Neural Architecture Search (my thesis, slides)
For the non-expert readers that are curious about Neural Architecture Search (NAS), I propose here an unambiguous analogy :
Suppose that God's apprentices would like to have a personal chef and decide to create it. To do so, they need to
assemble parts of the human body into a human puppet, which will be
trained to cook.
Considering all possible layouts of the body sections, they try a first idea and place the hands on top of the head.
After several hours of training, they observe, quite embarrassed, that their puppet is incapable of cooking the simplest recipes. One apprentice suggests that this failure might be linked to the puppet's inability to see its actions while using its hands.
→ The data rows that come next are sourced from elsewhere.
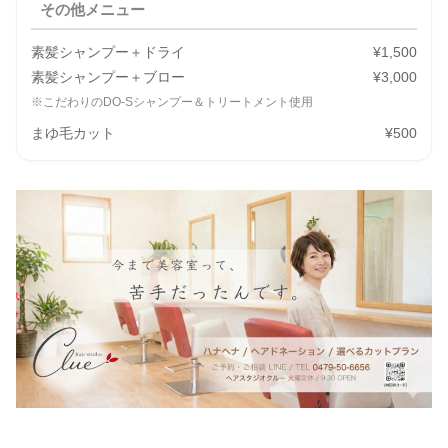
その他メニュー
素髪シャンプー＋ドライ
¥1,500
素髪シャンプー＋ブロー
¥3,000
※こだわりのDO-Sシャンプー＆トリートメント使用
まゆ毛カット
¥500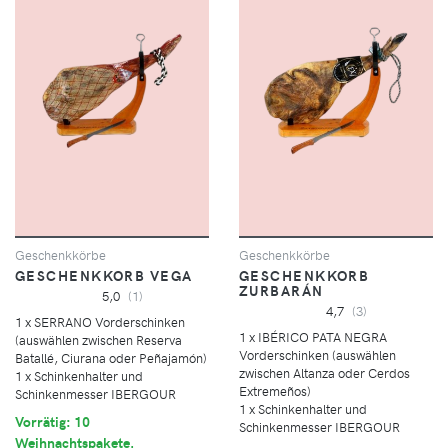
Geschenkkörbe
Geschenkkörbe
GESCHENKKORB VEGA
GESCHENKKORB
ZURBARÁN
5,0
(1)
4,7
(3)
1 x SERRANO Vorderschinken
1 x IBÉRICO PATA NEGRA
(auswählen zwischen Reserva
Vorderschinken (auswählen
Batallé, Ciurana oder Peñajamón)
zwischen Altanza oder Cerdos
1 x Schinkenhalter und
Extremeños)
Schinkenmesser IBERGOUR
1 x Schinkenhalter und
Vorrätig: 10
Schinkenmesser IBERGOUR
Weihnachtspakete.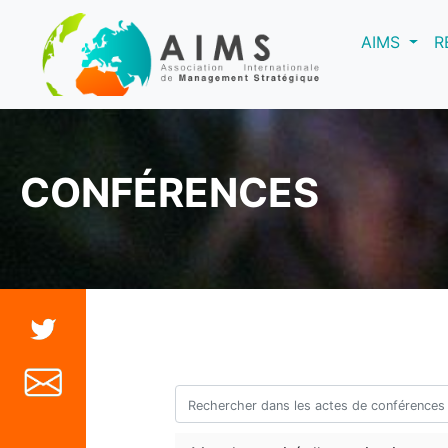
(curre
AIMS
R
CONFÉRENCES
Considering this remark, they decide to revise the joining of the puppet and restart the training...
Replace the action
assemble the parts of the human body by
construct the architecture of a neural network, and the apprentices become a computer program of some researchers in the NAS field.
In this analogy, we recognize a well-known optimization process called trial and error that, in NAS, is the repetition of the following :
build an architecture, train it, and evaluate its performance. However, this way of proceeding distinguishes the search of the architecture from the training of the architecture itself, and is by construction time demanding because it requires training multiple architectures.
An alternative would be to jointly optimize the architecture and its weights, that is, we would construct the chef and train it to cook at the same time.
Such NAS techniques exist and they are called
one-shot methods. In fact, they are called like that because, inversely to the latter optimization procedure, only one architecture is trained during the overall search.